Enable compile on MPS with experimental warning (#1523)

manuelcandales · web-flow · commit 02d1a59349f9 · 2025-04-08T11:24:39.000-04:00
This enables compile on MPS, modifying the warning message to say this is experimental and is not ready for broad use yet.
diff --git a/torchchat/cli/cli.py b/torchchat/cli/cli.py
@@ -207,7 +207,7 @@ def _add_export_output_path_args(parser) -> None:
         default=None,
         help="Output to the specified AOT Inductor .dso model file",
     )
-    exclusive_parser.add_argument( 
+    exclusive_parser.add_argument(
         "--output-snapshot-path",
         type=str,
         default=None,
@@ -266,7 +266,7 @@ def _add_exported_input_path_args(parser) -> None:
         default=None,
         help="Use the specified torchchat snaphot .tc model file",
     )
- 
+
 
 # Add CLI Args related to JIT downloading of model artifacts
 def _add_jit_downloading_args(parser) -> None:
@@ -582,10 +582,8 @@ def arg_init(args):
     if "mps" in args.device:
         if getattr(args, "compile", False) or getattr(args, "compile_prefill", False):
             print(
-                "Warning: compilation is not available with device MPS, ignoring option to engage compilation"

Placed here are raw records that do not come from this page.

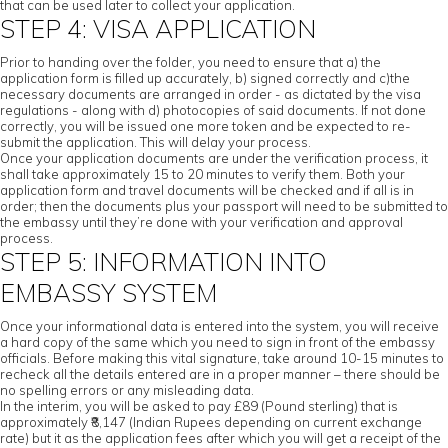
that can be used later to collect your application.
STEP 4: VISA APPLICATION
Prior to handing over the folder, you need to ensure that a) the
application form is filled up accurately, b) signed correctly and c)the
necessary documents are arranged in order - as dictated by the visa
regulations - along with d) photocopies of said documents. If not done
correctly, you will be issued one more token and be expected to re-
submit the application. This will delay your process.
Once your application documents are under the verification process, it
shall take approximately 15 to 20 minutes to verify them. Both your
application form and travel documents will be checked and if all is in
order; then the documents plus your passport will need to be submitted to
the embassy until they’re done with your verification and approval
process.
STEP 5: INFORMATION INTO
EMBASSY SYSTEM
Once your informational data is entered into the system, you will receive
a hard copy of the same which you need to sign in front of the embassy
officials. Before making this vital signature, take around 10-15 minutes to
recheck all the details entered are in a proper manner – there should be
no spelling errors or any misleading data.
In the interim, you will be asked to pay £89 (Pound sterling) that is
approximately ₹8,147 (Indian Rupees depending on current exchange
rate) but it as the application fees after which you will get a receipt of the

+                "Warning: STOP. Compilation on MPS is experimental! Don't use it yet!"
             )
-            vars(args)["compile"] = False
-            vars(args)["compile_prefill"] = False
 
     if hasattr(args, "seed") and args.seed:
         # Localized import to minimize expensive imports
diff --git a/torchchat/generate.py b/torchchat/generate.py
@@ -321,7 +321,7 @@ def __init__(
         draft_quantize: bool,
     ):
         torch._inductor.config.coordinate_descent_tuning = (
-            builder_args.device != "cpu"
+            builder_args.device not in ["cpu", "mps"]
         )
         torch._inductor.config.triton.unique_kernel_names = True
         torch._inductor.config.fx_graph_cache = True  # Experimental feature to reduce compilation times, will be on by default in future
@@ -1315,7 +1315,7 @@ def __init__(
         quantize: bool,
         draft_quantize: bool,
         ):
-        
+
         is_speculative = speculative_builder_args.checkpoint_path is not None
         assert is_speculative == False, "Distributed inference with pp > 1 does not support speculative inference yet."
         super().__init__(
@@ -1336,7 +1336,7 @@ def distributed_input(prompt: str) -> str:
                 text = [input(prompt)]
             else:
                 text = [None]
-            
+
             dist.broadcast_object_list(text)
             return text[0]
 
@@ -1491,7 +1491,7 @@ def prefill(
         # TODO: we need to pass `input_pos` and `cache_lane` to each stage.
         lane = 0
         kwargs = {"input_pos": input_pos, "cache_lane": lane}
-        
+
         if self.pp_rank == self.first_pp_rank:
             logits = self.prefiller.step(padded_seq, **kwargs)
         elif self.pp_rank == self.last_pp_rank:
@@ -1592,7 +1592,7 @@ def sample(
             return (idx_next, None)
         probs = self.logits_to_probs(logits[0, -1], temperature, top_k)
         idx_next = self.multinomial_sample_one_no_sync(probs)
-        
+
         return idx_next, probs
 
 
@@ -1601,12 +1601,12 @@ def run_generator(
     rank: Optional[int] =None
     ):
     """
-    This function creates and executes a generator 
+    This function creates and executes a generator
     """
     builder_args = BuilderArgs.from_args(args)
     speculative_builder_args = BuilderArgs.from_speculative_args(args)
     tokenizer_args = TokenizerArgs.from_args(args)
-    generator_args = GeneratorArgs.from_args(args)    
+    generator_args = GeneratorArgs.from_args(args)
     #Setup rank 1 and up to suppress log messages and print messages
     if builder_args.distributed and rank != 0:
         logger.setLevel(logging.CRITICAL)
@@ -1636,7 +1636,7 @@ def run_generator(
 
 def main(args):
     builder_args = BuilderArgs.from_args(args)
-    
+
     if builder_args.distributed:
         world_size = builder_args.tp * builder_args.pp